--- Data for this exercise Enclosed Below ---

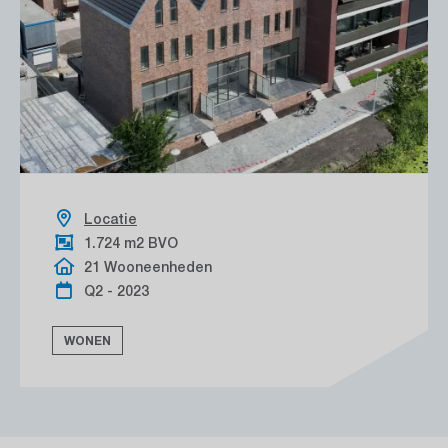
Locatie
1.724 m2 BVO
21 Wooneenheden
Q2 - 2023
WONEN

--- End of Enclosed Data for this exercise ---

**What you have to do**: Arrange the lines above as a JSON list of strings, one string per line, with blank lines omitted. Leave the pictures out of the list.

**Response to the task**:
[
  "Locatie",
  "1.724 m2 BVO",
  "21 Wooneenheden",
  "Q2 - 2023",
  "WONEN"
]